■ **PROBLEM**:
List every line below that contains the word "bowel". Case counts.

■ **ITEMS**:
-- Start --
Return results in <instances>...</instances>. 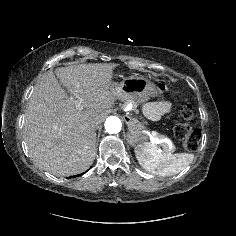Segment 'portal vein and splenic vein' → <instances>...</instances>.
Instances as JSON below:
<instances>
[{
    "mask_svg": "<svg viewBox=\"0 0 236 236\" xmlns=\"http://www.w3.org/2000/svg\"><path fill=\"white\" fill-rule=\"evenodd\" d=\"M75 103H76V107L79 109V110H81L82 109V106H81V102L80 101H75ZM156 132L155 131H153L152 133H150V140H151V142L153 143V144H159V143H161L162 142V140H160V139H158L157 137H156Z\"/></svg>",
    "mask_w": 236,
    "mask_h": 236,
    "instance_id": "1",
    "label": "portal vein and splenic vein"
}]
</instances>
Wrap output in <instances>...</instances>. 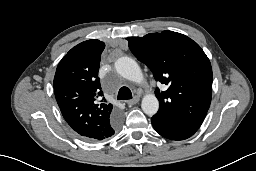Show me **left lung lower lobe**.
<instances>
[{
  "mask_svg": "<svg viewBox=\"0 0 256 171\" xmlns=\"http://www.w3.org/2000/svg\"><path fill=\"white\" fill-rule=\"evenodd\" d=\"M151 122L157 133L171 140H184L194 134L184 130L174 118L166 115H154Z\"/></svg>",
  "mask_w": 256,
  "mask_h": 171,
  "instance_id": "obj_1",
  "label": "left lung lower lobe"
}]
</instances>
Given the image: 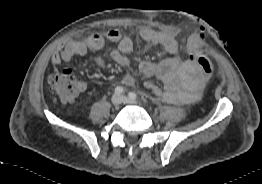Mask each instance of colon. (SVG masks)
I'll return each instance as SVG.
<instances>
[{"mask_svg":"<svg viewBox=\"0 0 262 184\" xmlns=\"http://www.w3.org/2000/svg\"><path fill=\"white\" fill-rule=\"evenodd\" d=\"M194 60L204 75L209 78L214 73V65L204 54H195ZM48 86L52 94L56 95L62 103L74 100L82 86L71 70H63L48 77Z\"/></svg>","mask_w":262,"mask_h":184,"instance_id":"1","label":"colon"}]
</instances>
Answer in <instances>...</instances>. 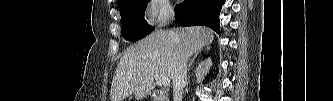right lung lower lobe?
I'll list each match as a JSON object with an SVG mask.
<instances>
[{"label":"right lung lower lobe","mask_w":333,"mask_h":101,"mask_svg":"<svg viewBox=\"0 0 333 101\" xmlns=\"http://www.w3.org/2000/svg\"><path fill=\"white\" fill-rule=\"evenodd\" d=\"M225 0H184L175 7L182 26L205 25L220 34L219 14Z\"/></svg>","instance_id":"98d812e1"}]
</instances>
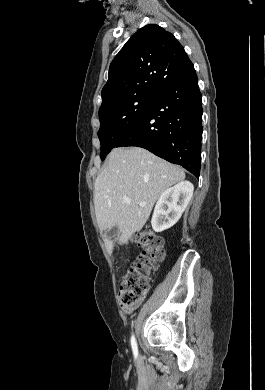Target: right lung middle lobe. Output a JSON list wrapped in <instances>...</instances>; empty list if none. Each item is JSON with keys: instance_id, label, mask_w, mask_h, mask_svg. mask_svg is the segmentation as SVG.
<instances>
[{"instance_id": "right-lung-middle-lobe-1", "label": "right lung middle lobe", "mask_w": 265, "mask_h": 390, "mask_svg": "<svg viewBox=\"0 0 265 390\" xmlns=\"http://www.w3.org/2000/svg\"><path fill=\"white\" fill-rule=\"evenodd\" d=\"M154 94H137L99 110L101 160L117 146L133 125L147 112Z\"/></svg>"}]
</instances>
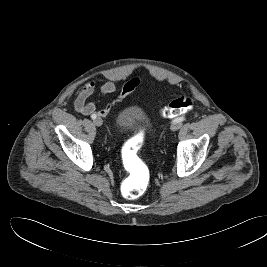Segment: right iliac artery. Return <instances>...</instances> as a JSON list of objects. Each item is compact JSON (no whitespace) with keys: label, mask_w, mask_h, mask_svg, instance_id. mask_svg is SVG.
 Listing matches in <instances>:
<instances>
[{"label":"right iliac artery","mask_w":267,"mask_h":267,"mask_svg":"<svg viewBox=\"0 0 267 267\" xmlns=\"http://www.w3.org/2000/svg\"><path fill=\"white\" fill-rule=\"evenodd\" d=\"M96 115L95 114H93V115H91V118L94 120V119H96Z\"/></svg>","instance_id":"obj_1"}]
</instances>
-- End --
-- Start --
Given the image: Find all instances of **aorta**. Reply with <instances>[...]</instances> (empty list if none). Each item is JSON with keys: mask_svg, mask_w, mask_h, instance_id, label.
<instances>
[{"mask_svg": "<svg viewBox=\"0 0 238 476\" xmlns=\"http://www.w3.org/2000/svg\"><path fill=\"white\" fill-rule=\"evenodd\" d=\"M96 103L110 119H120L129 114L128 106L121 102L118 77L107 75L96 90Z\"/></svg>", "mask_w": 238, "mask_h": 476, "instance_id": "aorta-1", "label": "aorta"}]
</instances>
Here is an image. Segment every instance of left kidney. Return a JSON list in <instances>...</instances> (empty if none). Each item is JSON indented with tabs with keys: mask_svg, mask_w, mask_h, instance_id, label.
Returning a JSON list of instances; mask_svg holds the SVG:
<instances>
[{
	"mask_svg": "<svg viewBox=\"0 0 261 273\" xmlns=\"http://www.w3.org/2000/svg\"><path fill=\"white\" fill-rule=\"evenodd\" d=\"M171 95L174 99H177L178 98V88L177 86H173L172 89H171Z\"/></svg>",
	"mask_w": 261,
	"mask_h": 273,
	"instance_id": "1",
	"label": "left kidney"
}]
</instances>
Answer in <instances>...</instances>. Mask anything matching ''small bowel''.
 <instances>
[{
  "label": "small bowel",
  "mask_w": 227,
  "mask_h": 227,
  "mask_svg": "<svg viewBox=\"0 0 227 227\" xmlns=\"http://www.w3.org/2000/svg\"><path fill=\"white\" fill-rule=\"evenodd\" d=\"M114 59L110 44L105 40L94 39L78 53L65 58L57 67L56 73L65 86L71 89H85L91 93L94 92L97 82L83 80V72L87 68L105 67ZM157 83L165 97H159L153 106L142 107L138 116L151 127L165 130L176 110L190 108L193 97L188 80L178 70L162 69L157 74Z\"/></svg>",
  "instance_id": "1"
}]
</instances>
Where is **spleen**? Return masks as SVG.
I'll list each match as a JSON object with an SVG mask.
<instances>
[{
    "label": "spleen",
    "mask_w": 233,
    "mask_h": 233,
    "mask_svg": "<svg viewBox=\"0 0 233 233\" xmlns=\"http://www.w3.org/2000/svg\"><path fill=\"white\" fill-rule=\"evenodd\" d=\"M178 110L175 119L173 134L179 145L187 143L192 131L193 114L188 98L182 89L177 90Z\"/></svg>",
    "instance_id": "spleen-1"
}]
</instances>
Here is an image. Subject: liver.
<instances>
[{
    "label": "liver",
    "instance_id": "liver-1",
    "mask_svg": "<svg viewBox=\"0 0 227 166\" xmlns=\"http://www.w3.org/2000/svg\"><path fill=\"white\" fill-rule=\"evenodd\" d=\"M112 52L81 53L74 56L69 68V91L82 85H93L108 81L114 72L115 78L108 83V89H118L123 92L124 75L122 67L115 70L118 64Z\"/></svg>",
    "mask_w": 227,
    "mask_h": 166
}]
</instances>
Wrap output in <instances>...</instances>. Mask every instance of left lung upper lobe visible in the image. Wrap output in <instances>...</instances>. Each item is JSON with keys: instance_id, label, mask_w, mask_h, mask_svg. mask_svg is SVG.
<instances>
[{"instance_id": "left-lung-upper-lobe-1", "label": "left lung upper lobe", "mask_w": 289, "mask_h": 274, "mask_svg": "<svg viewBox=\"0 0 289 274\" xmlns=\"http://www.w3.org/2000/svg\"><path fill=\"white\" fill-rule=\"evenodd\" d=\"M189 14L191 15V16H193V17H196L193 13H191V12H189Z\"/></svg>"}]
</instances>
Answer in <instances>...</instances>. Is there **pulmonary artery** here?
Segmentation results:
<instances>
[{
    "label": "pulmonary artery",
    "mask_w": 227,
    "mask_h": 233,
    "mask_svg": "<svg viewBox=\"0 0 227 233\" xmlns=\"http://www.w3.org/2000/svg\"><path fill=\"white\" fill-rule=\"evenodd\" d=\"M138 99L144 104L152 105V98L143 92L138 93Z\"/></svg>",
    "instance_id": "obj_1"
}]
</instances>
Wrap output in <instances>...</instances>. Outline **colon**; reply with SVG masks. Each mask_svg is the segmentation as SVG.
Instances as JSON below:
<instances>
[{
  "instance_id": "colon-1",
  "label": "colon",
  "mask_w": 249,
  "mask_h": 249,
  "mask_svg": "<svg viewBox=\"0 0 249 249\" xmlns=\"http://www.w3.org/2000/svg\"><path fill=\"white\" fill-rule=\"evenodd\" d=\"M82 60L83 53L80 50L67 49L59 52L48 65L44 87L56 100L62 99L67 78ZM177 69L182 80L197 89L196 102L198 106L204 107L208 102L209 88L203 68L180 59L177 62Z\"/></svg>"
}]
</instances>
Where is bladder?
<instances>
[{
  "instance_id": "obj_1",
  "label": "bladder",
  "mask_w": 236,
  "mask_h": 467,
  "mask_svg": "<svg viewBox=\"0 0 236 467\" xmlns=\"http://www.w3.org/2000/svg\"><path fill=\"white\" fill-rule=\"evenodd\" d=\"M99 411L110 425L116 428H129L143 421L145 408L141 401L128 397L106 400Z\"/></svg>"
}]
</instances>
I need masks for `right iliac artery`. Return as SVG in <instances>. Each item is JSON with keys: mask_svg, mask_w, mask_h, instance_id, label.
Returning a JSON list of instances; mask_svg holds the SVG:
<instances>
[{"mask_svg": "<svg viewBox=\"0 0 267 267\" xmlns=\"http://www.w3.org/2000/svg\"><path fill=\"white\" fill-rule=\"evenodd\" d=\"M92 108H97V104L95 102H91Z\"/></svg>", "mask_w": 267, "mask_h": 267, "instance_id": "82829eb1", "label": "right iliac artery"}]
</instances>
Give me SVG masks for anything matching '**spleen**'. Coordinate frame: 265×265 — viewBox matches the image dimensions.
-- End --
-- Start --
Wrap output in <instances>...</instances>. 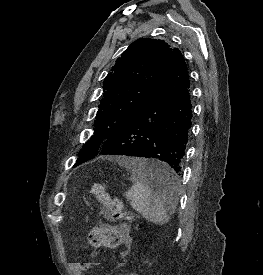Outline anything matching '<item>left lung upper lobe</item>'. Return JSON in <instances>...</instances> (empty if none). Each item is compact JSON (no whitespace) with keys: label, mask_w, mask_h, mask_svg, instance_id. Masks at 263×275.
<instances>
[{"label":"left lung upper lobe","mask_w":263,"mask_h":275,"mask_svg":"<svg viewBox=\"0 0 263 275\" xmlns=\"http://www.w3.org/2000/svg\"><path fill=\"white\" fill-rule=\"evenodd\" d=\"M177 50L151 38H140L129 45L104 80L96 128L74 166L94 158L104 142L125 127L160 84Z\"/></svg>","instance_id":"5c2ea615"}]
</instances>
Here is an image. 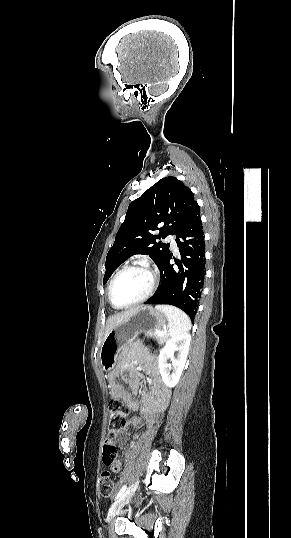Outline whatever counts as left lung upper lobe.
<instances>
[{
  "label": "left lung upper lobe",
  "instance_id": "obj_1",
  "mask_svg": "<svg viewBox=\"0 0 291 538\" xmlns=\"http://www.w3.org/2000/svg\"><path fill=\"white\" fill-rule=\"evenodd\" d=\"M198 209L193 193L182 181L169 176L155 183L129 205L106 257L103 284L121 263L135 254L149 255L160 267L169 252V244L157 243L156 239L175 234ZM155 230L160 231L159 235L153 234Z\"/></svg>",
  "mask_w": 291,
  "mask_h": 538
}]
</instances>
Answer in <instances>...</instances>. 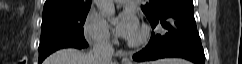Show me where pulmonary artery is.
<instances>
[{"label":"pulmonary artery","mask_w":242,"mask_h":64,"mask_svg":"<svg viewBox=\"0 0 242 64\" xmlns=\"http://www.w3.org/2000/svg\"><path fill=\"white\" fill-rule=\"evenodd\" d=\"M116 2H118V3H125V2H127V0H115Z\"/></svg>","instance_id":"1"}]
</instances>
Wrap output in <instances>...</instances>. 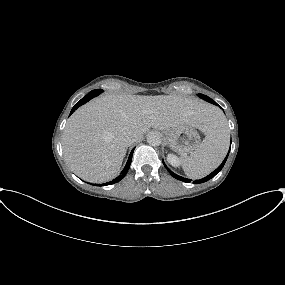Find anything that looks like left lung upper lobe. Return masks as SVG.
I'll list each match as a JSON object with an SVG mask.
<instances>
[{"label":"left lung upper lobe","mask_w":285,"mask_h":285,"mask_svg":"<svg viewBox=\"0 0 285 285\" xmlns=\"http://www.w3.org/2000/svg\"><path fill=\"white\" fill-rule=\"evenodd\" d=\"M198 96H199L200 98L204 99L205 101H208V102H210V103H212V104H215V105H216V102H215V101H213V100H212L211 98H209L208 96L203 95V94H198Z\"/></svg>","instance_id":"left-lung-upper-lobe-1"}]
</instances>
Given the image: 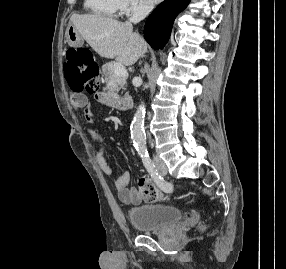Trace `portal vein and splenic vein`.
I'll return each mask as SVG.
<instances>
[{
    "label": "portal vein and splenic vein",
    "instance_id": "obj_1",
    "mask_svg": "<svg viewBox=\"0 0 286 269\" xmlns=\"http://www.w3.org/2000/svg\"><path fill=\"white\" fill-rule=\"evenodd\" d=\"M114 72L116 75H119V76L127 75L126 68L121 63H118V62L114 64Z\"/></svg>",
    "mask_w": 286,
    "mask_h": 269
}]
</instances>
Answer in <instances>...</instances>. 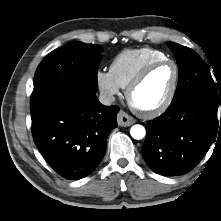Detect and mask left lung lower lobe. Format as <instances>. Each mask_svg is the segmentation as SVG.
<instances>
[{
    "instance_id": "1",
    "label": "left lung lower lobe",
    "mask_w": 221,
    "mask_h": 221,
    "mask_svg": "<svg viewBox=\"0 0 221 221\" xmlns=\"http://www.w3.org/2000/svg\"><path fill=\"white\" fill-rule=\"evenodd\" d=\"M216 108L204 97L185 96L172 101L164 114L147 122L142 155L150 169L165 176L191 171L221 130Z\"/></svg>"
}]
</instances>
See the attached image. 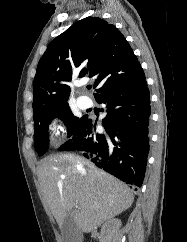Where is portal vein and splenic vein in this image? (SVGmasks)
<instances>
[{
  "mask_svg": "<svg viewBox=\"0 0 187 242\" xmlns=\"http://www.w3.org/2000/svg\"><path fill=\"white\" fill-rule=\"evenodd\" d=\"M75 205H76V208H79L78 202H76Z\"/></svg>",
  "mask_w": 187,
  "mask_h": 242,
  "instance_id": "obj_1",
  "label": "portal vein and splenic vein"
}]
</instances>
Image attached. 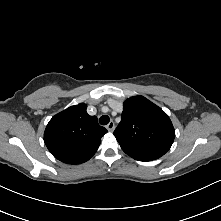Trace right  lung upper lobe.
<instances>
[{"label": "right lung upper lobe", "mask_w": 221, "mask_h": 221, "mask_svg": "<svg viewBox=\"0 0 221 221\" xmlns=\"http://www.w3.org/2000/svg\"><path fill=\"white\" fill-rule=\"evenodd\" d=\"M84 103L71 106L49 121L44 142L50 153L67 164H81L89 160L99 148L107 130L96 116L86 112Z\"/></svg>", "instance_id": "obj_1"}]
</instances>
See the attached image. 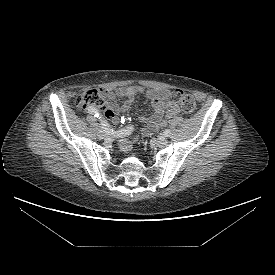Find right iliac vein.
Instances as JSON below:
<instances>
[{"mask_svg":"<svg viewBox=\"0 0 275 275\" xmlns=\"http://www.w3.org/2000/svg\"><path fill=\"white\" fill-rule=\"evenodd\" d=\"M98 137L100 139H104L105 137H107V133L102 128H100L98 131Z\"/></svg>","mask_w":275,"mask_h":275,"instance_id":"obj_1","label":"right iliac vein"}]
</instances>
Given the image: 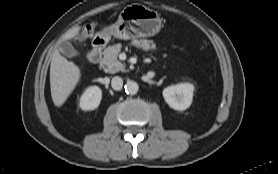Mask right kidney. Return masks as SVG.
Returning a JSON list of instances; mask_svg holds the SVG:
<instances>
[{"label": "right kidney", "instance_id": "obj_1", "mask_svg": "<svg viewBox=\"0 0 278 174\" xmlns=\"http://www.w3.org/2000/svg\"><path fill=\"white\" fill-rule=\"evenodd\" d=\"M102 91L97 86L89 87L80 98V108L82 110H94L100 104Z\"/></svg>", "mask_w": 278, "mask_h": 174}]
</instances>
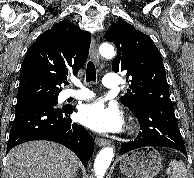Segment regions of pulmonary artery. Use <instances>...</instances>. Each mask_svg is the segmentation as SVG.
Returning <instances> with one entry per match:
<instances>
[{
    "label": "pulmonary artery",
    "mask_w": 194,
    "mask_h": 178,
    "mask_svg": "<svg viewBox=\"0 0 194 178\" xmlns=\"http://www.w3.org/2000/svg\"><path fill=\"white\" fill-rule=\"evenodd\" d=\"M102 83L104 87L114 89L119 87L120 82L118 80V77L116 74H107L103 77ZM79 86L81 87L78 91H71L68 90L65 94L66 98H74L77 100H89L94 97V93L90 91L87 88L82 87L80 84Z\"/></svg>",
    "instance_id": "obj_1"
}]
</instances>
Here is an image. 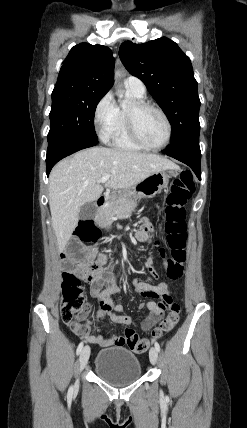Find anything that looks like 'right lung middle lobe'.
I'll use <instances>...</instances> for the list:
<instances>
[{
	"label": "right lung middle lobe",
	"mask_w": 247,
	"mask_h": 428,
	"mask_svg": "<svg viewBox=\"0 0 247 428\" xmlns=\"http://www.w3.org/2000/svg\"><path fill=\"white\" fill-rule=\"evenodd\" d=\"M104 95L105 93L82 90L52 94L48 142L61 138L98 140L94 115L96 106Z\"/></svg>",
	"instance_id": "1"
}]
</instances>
-- End --
■ **RESULT**:
Answer in <instances>...</instances>. Mask anything matching ''small bowel''.
  "label": "small bowel",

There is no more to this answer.